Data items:
┌────────
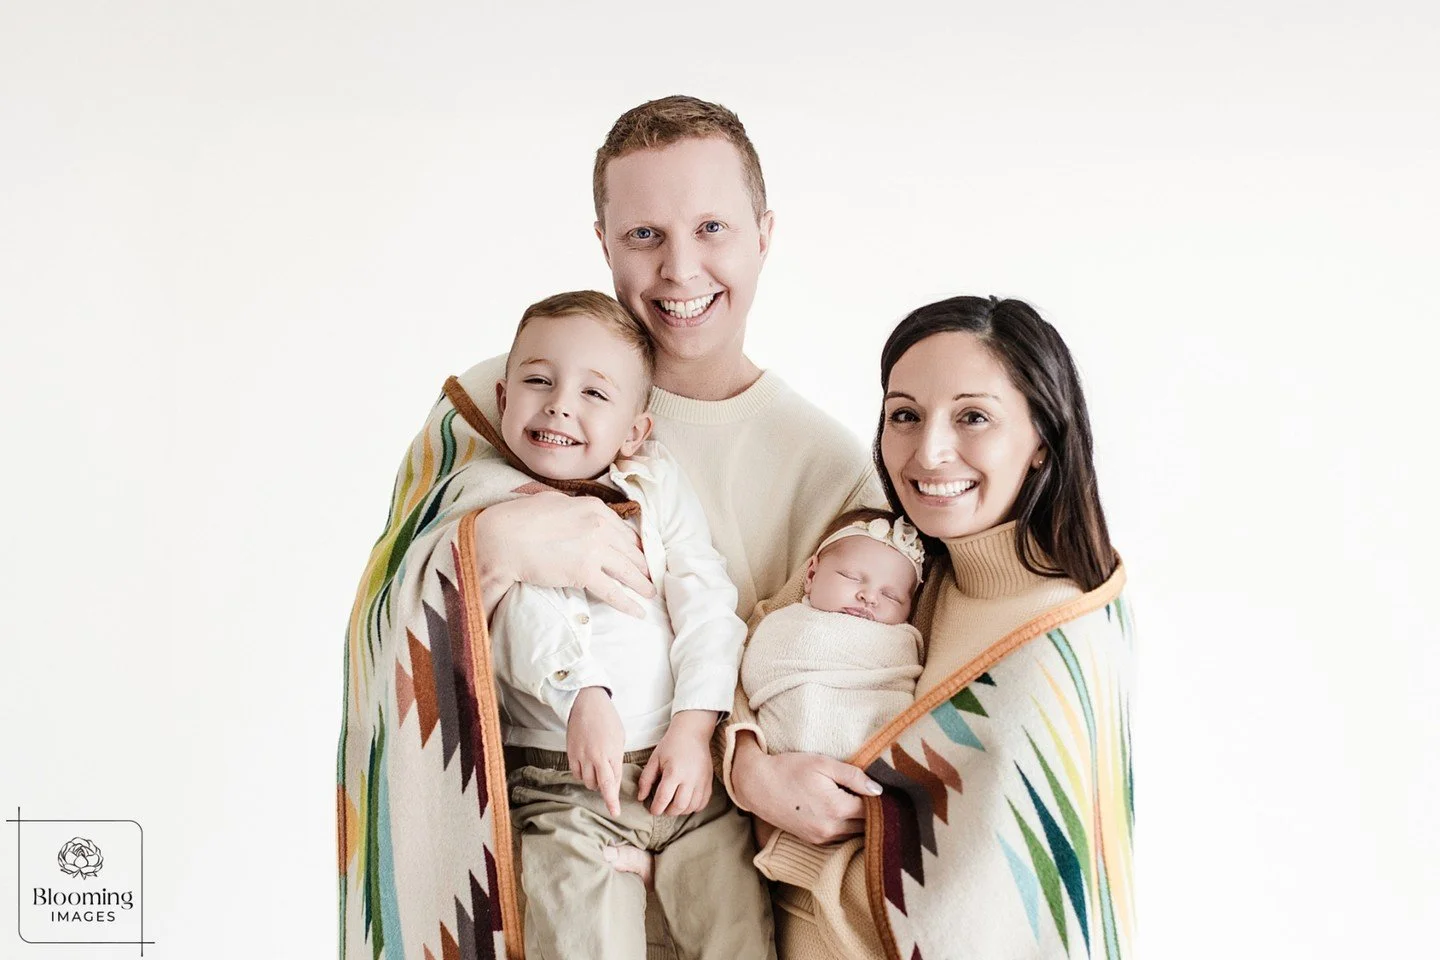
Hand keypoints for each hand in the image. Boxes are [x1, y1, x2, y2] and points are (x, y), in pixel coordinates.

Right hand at [473, 493, 652, 617]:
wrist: (503, 538)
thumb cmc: (520, 519)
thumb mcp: (553, 502)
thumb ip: (573, 507)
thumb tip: (579, 511)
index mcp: (594, 507)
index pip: (623, 530)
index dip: (633, 545)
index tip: (639, 555)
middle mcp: (600, 526)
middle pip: (630, 550)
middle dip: (642, 565)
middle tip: (649, 576)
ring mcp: (594, 549)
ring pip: (627, 571)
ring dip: (641, 584)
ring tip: (650, 594)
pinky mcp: (585, 572)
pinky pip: (613, 591)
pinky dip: (628, 603)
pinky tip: (638, 612)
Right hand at [566, 687, 625, 816]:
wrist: (585, 703)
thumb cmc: (607, 718)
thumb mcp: (619, 738)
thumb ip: (616, 758)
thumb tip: (613, 774)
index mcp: (611, 753)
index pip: (612, 783)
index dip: (613, 800)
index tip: (615, 813)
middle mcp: (595, 758)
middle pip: (599, 786)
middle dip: (605, 792)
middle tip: (609, 789)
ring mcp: (581, 756)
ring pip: (587, 781)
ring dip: (594, 782)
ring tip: (598, 770)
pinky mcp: (570, 754)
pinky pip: (576, 773)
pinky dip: (583, 774)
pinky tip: (587, 766)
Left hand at [636, 710, 717, 815]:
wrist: (692, 733)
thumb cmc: (671, 745)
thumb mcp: (654, 759)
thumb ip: (646, 780)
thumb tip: (641, 798)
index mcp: (674, 772)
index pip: (663, 799)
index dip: (656, 808)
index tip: (652, 809)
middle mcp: (690, 778)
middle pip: (679, 807)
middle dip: (668, 811)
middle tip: (663, 807)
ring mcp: (702, 781)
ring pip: (692, 807)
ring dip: (681, 810)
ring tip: (673, 804)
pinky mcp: (709, 781)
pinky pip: (703, 802)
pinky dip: (694, 807)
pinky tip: (686, 801)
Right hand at [730, 734, 879, 844]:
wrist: (757, 786)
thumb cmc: (789, 769)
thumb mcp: (822, 763)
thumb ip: (853, 776)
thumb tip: (879, 790)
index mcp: (837, 808)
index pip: (873, 809)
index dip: (881, 799)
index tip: (887, 789)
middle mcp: (832, 828)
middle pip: (867, 825)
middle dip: (874, 812)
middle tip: (876, 796)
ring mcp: (821, 838)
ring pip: (855, 834)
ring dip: (861, 822)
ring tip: (862, 803)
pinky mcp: (813, 841)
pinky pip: (841, 837)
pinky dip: (847, 828)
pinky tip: (846, 813)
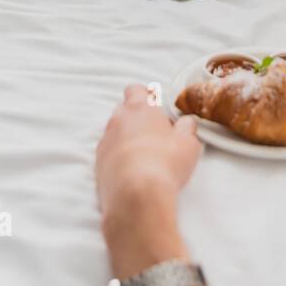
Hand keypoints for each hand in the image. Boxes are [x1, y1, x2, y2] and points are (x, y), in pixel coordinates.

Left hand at [96, 84, 201, 226]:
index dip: (146, 97)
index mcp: (140, 108)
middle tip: (154, 134)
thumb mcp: (188, 143)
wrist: (136, 196)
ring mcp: (105, 140)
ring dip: (126, 138)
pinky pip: (108, 152)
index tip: (157, 109)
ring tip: (144, 156)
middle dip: (137, 118)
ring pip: (114, 132)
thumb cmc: (165, 163)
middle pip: (124, 110)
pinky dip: (118, 157)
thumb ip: (187, 127)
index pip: (136, 90)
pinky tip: (132, 171)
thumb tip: (186, 122)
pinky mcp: (97, 162)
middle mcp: (118, 119)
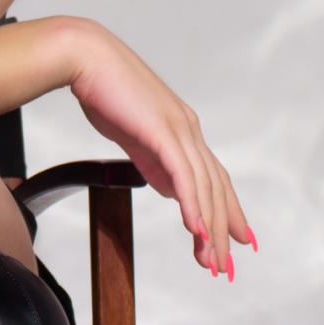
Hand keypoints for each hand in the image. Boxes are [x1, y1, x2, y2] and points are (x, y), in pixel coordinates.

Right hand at [66, 19, 254, 279]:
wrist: (85, 58)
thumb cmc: (104, 91)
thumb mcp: (134, 135)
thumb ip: (154, 161)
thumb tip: (170, 187)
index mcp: (182, 132)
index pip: (213, 178)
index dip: (228, 210)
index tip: (237, 240)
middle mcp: (189, 131)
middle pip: (215, 188)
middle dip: (223, 230)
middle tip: (226, 266)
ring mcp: (178, 129)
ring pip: (204, 187)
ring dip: (209, 228)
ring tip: (212, 260)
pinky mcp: (162, 131)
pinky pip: (183, 175)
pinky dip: (192, 204)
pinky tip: (196, 229)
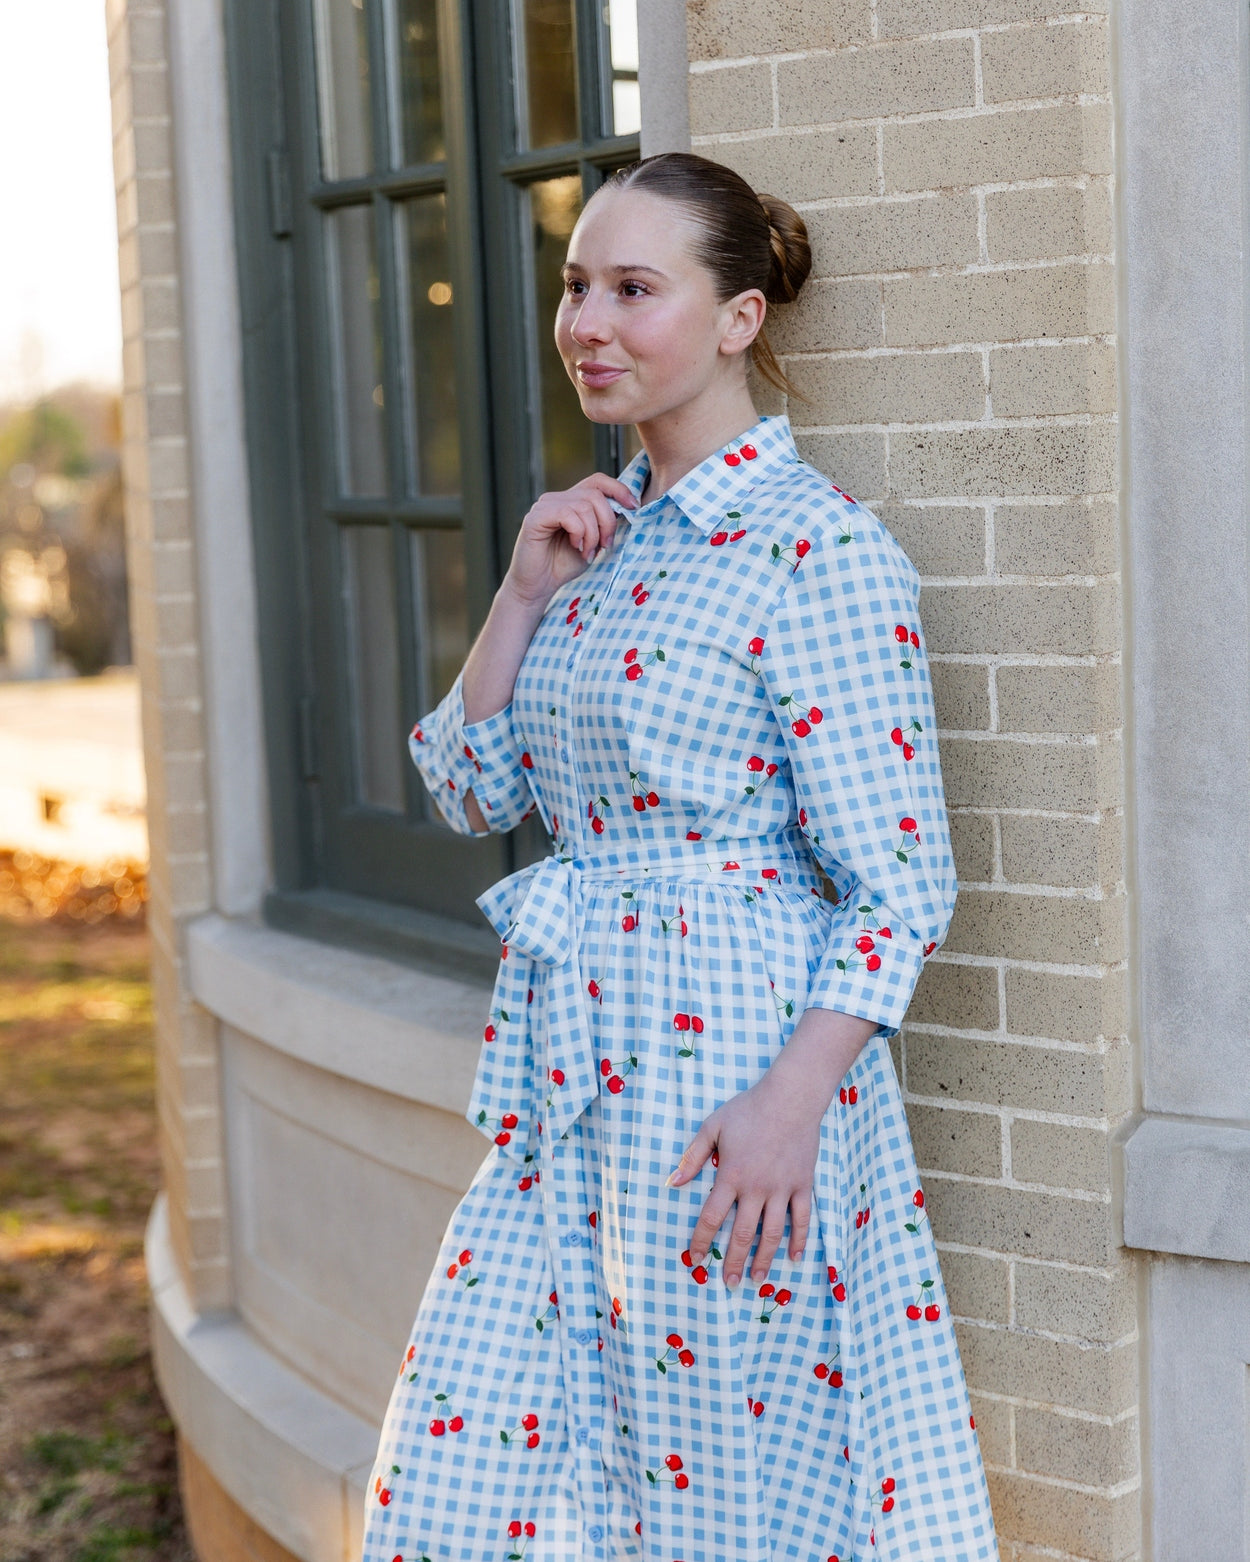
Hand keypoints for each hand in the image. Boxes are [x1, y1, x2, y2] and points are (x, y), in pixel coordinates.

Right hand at [503, 472, 635, 607]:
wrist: (537, 586)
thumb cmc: (563, 565)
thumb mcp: (593, 542)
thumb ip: (605, 524)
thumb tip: (627, 508)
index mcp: (570, 501)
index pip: (598, 481)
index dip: (619, 490)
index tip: (633, 508)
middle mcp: (556, 498)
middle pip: (595, 494)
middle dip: (607, 522)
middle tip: (605, 546)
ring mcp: (545, 505)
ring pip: (584, 505)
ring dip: (593, 533)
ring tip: (587, 552)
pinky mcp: (535, 517)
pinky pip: (568, 514)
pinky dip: (579, 533)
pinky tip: (575, 547)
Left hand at [668, 1007, 876, 1287]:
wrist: (791, 1098)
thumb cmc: (748, 1109)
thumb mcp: (713, 1126)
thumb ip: (693, 1156)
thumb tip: (673, 1182)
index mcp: (732, 1176)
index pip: (712, 1217)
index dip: (702, 1241)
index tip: (695, 1260)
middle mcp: (757, 1188)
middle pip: (744, 1234)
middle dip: (734, 1261)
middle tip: (728, 1283)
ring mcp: (783, 1188)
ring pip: (773, 1233)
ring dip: (765, 1259)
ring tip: (757, 1278)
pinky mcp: (803, 1185)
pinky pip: (802, 1219)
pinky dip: (799, 1240)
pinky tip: (794, 1257)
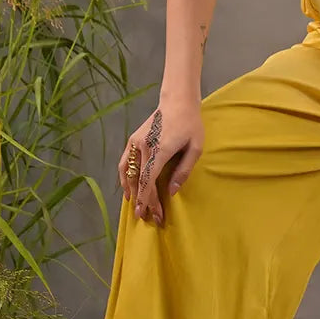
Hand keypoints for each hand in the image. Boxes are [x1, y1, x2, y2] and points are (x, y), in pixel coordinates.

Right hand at [119, 100, 204, 224]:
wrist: (178, 101)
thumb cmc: (191, 124)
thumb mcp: (195, 148)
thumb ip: (183, 171)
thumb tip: (171, 192)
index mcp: (160, 149)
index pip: (149, 180)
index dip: (148, 199)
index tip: (149, 214)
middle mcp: (144, 146)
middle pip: (139, 180)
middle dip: (142, 200)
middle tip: (146, 217)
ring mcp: (136, 142)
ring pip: (128, 172)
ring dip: (130, 191)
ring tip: (134, 206)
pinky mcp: (133, 139)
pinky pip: (124, 162)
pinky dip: (124, 176)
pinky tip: (128, 188)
└────────
Work order: Every line from the data above that contains "Left" must appear in the answer.

Output:
Left hand at [636, 710, 717, 815]:
Left hand at [96, 84, 201, 226]:
Left hand at [668, 1007, 876, 1287]:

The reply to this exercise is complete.